Former Vice President Dick Cheney has called the controversial Senate committee report on "enhanced interrogation techniques" both "hooey" and "full of crap" in interviews over the past week.
On Sunday, he added that it was a "crock" and said he'd authorize the same tactics again "in a minute" to prevent another 9/11-type attack.
Appearing on NBC's "Meet the Press," Cheney disputed that the techniques, including waterboarding, were torture, as Senate Democrats and Republican Sen. John McCain maintain.
"Torture to me, Chuck, is an American citizen on his cell phone making a last call to his four young daughters shortly before he burns to death in the upper levels of the Trade Center in New York City on 9/11," Cheney told "Meet the Press" host Chuck Todd.
Cheney blasted the notion of "moral equivalence" between terrorism and American actions.
"The Senate has seen fit to label their report 'torture.' But we worked hard to stay short of that definition," Cheney said.
He reiterated a point made last week that the Justice Department's Office of Legal Counsel was consulted to avoid breaking any treaties.
"All of the techniques that were authorized by the president were, in effect, blessed by the Justice Department opinion that we could go forward with those without, in fact, committing torture."
Todd pressed Cheney on the reports of forced rectal feeding. Cheney said that did not fit the definition of techniques used in the program, and he said he believed it was done for medical reasons.
"The report is seriously flawed," he said, noting that the Intelligence Committee staff didn't talk to anybody who knew anything about the program or who was in the program. Committee Chairwoman Dianne Feinstein has said that wasn't possible because of a federal investigation that was ongoing at the time.
Cheney said the best report on what was in the program is the one prepared by the three former CIA directors and deputy directors. It lays out in "very clear terms what we did and how we did it," Cheney said.
He noted that Col. Bud Day, Col. Leo Thorsness and Adm. Jeremiah Denton, who all spent time as prisoners of war in Vietnam, disagree with fellow former POW Sen. John McCain that waterboarding is torture.
Cheney steadfastly maintained that the EITs (enhanced interrogation techniques) worked, adding that even though some innocent people had them used against them, he is more concerned about the 30 percent of detainees who have been released and returned to the battlefield.
"I have no problem as long as we achieve our objective, and our objective is to get the guys who did 9/11, and it is to avoid another attack against the United States," Cheney said. "I'd do it again in a minute."
He disputed that Japanese soldiers where prosecuted for using waterboarding, saying that they were tried for far worse atrocities.
"It's a really cheap shot to even try to draw a parallel between the Japanese who were prosecuted for war crimes after World War II and what we did with waterboarding three individuals, all of whom were guilty and participated in the 9/11 attacks," he said.
Cheney also refused any suggestion by Todd that terrorists might use waterboarding on captured American soldiers.
"He's not likely to be waterboarded.

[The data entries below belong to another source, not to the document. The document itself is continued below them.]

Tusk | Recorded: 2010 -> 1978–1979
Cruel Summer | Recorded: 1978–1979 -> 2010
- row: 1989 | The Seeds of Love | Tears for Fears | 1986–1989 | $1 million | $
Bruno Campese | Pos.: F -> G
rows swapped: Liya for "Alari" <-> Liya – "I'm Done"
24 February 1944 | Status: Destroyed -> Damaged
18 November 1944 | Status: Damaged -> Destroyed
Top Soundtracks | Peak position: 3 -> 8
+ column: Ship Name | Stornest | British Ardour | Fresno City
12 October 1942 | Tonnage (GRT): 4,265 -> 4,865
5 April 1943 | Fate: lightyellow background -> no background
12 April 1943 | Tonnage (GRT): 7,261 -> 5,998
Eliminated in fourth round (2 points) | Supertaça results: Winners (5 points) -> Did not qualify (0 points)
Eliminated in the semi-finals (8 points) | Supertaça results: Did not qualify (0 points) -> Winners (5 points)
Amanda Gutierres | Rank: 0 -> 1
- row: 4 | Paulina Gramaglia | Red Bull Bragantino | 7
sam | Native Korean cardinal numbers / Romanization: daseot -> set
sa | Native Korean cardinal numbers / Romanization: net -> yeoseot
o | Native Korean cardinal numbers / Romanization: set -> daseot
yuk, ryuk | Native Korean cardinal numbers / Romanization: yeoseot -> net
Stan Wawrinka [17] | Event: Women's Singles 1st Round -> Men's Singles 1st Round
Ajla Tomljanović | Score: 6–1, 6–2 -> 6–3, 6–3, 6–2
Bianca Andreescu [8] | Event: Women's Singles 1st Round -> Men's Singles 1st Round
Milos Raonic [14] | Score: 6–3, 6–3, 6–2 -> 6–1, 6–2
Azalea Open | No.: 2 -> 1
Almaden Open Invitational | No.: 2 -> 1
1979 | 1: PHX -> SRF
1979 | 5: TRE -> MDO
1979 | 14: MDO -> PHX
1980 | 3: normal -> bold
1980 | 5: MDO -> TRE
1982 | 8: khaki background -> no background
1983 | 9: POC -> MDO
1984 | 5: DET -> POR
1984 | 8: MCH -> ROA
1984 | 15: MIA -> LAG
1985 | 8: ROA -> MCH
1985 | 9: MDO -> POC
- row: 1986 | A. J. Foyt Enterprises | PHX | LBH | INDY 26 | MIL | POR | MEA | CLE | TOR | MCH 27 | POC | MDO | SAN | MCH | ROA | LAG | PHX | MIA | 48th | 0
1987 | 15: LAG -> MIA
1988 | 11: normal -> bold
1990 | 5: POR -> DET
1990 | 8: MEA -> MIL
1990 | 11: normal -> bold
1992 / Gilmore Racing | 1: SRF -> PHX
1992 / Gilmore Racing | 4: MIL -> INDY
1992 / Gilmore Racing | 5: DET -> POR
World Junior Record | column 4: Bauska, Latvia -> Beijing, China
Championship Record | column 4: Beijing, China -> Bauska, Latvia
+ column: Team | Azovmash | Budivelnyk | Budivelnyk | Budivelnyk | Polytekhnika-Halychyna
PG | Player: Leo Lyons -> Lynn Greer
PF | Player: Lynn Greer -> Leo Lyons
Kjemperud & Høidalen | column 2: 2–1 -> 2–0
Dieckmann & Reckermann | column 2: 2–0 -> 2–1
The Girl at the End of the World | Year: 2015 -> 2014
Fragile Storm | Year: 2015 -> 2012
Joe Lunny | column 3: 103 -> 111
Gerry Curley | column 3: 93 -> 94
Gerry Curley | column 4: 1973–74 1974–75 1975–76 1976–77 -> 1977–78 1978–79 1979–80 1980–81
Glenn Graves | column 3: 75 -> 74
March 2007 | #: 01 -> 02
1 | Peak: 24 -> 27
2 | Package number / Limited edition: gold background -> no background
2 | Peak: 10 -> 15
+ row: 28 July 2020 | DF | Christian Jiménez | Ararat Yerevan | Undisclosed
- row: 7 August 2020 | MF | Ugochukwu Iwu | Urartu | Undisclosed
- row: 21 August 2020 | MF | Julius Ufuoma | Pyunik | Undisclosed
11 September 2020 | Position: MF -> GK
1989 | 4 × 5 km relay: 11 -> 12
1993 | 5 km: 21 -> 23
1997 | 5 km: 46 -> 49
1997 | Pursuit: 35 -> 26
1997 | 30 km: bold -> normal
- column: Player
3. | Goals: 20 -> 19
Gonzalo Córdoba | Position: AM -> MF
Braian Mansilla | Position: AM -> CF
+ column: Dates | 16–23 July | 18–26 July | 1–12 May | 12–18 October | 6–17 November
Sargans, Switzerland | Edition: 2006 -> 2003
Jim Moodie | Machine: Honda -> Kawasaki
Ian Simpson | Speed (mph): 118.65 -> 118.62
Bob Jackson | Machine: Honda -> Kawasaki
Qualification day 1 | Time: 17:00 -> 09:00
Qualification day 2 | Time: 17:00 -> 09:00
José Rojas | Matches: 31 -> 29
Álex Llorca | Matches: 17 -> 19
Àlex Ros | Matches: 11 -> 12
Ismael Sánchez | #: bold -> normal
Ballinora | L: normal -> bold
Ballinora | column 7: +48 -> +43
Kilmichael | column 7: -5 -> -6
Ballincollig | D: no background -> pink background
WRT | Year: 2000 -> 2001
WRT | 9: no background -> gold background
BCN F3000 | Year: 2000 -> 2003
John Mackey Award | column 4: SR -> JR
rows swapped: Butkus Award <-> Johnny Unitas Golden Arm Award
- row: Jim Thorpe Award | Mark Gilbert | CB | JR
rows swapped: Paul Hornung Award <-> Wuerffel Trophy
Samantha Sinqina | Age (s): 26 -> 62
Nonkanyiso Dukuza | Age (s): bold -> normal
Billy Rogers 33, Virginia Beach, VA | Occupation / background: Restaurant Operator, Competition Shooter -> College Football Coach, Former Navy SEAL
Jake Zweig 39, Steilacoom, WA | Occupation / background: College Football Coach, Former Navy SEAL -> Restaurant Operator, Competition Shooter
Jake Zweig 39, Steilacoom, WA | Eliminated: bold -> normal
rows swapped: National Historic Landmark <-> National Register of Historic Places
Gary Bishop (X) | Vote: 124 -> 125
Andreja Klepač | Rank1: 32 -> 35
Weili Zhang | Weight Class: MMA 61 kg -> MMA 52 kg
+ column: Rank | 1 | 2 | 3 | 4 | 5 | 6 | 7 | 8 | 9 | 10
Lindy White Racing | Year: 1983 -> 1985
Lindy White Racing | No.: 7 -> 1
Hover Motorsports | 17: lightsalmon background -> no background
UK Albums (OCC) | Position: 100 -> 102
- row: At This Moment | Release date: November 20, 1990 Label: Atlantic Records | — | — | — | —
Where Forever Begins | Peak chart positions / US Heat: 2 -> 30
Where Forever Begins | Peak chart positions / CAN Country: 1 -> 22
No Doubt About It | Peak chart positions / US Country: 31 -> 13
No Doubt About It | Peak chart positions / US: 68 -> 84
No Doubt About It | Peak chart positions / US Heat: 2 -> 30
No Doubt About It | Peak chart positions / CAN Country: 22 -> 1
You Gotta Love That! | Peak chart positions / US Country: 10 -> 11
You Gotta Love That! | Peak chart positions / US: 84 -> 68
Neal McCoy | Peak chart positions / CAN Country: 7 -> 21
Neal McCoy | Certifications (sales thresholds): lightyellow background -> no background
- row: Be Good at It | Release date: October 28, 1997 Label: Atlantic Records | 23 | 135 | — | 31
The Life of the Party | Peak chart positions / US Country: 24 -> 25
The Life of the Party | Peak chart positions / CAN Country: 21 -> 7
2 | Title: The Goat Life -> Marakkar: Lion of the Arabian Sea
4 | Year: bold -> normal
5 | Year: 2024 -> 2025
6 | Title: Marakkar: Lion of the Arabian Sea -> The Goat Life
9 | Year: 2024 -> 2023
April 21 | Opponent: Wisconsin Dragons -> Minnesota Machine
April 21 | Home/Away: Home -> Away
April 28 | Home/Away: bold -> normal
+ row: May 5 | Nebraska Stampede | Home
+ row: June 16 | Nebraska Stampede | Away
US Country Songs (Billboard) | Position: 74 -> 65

He's likely to have his head cut off," Cheney said.
CIA officials involved in the EITs, "deserve our praise. They deserve to be decorated. They don't deserve to be harassed," Cheney said.
Going after them now puts current agents in fear that by doing their jobs "some politician's gonna come back and want a piece of your fanny," he said.
Cheney said no presidential pardon is needed for the CIA agents involved because no crime was committed.
"It's a crock. It's not true," he said of the Senate report.
And he disagrees with the report's conclusion that the EITs did not work.
"It worked. It absolutely did work," Cheney said.
The Justice Department, which spent years looking into the matter, says it lacks sufficient evidence to convict anyone and found no new information in the report. It also is far from clear that any international case could be brought.
Department officials said last week they will not revisit their 2012 decision to close the investigation, citing among other challenges the passage of time and the difficulty of proving beyond a reasonable doubt that crimes were committed, especially in light of government memos that gave interrogators extraordinary latitude.
"Our inquiry was limited to a determination of whether prosecutable offenses were committed. Importantly, our investigation was not intended to answer the broader questions regarding the propriety of the examined conduct," the department said in a statement after the Senate report was released.
That conclusion followed a criminal investigation led by special prosecutor John Durham that begun in 2009 as an outgrowth of a probe into the destruction of videotapes of CIA interrogation tactics. The criminal inquiry came after the release of an internal CIA inspector general's report that said CIA interrogators once threatened to kill the children of a Sept. 11 suspect and suggested that another suspected terrorist would be forced to watch his mother being sexually assaulted.
Durham's mandate was expanded to look for potential crimes in the deaths of two detainees, including one who was shackled to a cold concrete wall in a secret CIA prison, while in custody in Iraq and Afghanistan. In closing the investigation, the department said it had examined the cases of roughly 100 detainees alleged to have been in U.S. custody, but did not find enough evidence to convict anyone.
The Associated Press contributed to this article.